Report: China’s Debt Sustainable—For Now
There is much concern about the high levels of debt in the Chinese economy, but according to a recent report by the Mirae Asset financial group, the scale of the country’s debt is “not yet a concern,” and the fears may be overblown.
However, the report adds that the pace of China’s increasing debt levels is unsustainable and can pose severe problems if not curbed. China should look to lessons learned from Korea’s currency crisis and Japan’s asset price bubble, the report says.
According to the report, fears of an impending debt crisis in the country are exaggerated at the moment, owing to China’s low dependence exposure to foreign debt as a share of its total debt.
Structural Change and Debt Status
Over the past few years, China has sought to address the structural imbalances in its economy, taking steps to limit its reliance on fixed investments and manufacturing and shift to a more consumption- and services-driven economy.
In making this shift and trying to avoid a significant economic slowdown at the same time, China is “running up an imposing mountain of debt, triggering global concerns over the possibility of another classic [emerging markets] debt crisis,” according to the report.
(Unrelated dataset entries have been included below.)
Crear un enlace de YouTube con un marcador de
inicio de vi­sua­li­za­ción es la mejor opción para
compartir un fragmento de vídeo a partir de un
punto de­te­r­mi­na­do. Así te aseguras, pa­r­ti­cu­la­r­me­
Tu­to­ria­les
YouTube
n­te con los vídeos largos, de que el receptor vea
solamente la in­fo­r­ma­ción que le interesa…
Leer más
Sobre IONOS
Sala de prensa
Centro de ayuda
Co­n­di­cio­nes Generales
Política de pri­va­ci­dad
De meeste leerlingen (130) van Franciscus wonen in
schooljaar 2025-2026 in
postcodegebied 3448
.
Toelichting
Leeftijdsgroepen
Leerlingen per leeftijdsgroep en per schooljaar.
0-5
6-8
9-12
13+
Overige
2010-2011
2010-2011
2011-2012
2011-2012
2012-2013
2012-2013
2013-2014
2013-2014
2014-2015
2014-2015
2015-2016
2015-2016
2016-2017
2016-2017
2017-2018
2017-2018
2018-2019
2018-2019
One of the ways China is doing this is by trying to promote wage increases to establish a consumer class capable of supporting sustainable growth without an increase in the levels of debt. There is, however, still a long way to go before China successfully makes this transition, and meanwhile, policymakers are relying on debt to bolster economic growth that is needed to make a successful transition. This has been done mainly through lending by state-owned banks to state-owned enterprises, resulting in some concerns over a potential debt bubble.
How Much of a Worry?
According to the report, one important factor to note is that many debtors and creditors in China presently are part of a closed domestic financial apparatus that is helmed by the Chinese government—this characteristic provides greater flexibility in managing debt and debt repayment schedules.
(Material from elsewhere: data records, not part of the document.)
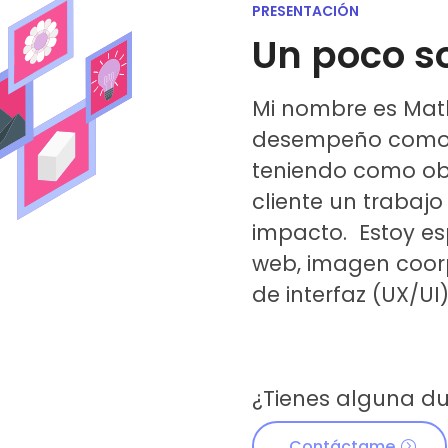
PRESENTACIÓN
Un poco s
Mi nombre es Math
desempeño como 
teniendo como obj
cliente un trabajo
impacto. Estoy es
web, imagen coorp
de interfaz (UX/UI)
¿Tienes alguna d
Contáctame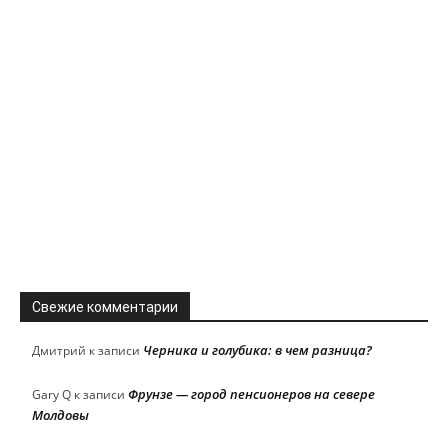
Свежие комментарии
Черника и голубика: в чем разница?
Дмитрий
к записи
Фрунзе — город пенсионеров на севере
Gary Q
к записи
Молдовы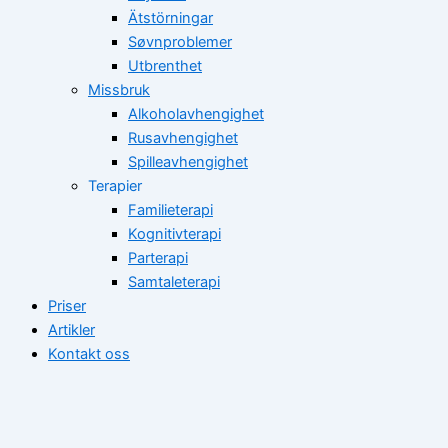
Ätstörningar
Søvnproblemer
Utbrenthet
Missbruk
Alkoholavhengighet
Rusavhengighet
Spilleavhengighet
Terapier
Familieterapi
Kognitivterapi
Parterapi
Samtaleterapi
Priser
Artikler
Kontakt oss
In addition to this, the country’s debt structure is much different from what it was in Korea in 1997-98. For starters, the share of foreign debt in China’s total debt is significantly lower than it was for Korea. And while the proportion of foreign debt is increasing, the People’s Bank of China maintains the ability to manage currency and foreign exchange reserves via numerous policy levers that were not available to Korea during its currency crisis. In the case of Korea, a structurally weak banking system, rising corporate borrowings and a high reliance on foreign debt created a dangerous cocktail of risk.
In fact, evidence suggests that China today is more similar to Japan at the time of its asset price bubble collapse. Back then, Japan tackled the effects of a domestic property market meltdown by providing a monetary stimulus, and, in the process, managing to avoid a devastating financial crisis. Other similarities China shares with the Japan include substantial domestic savings, large trade surpluses and strong economic growth.
Moreover, the report points out that China has additional policy “bullets” at its disposal that even Japan did not enjoy; one example of which is the managed currency float.
Days to Come
“Over the long term, simply preventing a financial crisis may not be sufficient,” the report says, adding that “the risk of following in Japan’s footsteps and slipping into a decades-long growth slowdown should be a concern for any economy sensitive to potential social unrest.”
In the short term, China’s key challenge is to make difficult decisions that may have negative consequences in the short term but are crucial for long-term growth. To ensure efficient allocation of capital, China could consider greater financial system liberalization, particularly in areas such as lending rates, currency and capital flows.
If China does that, and given the policy bullets at its disposal, “China should maintain some measure of stability for many years—likely buying enough time to avoid a black swan event altogether,” the report says.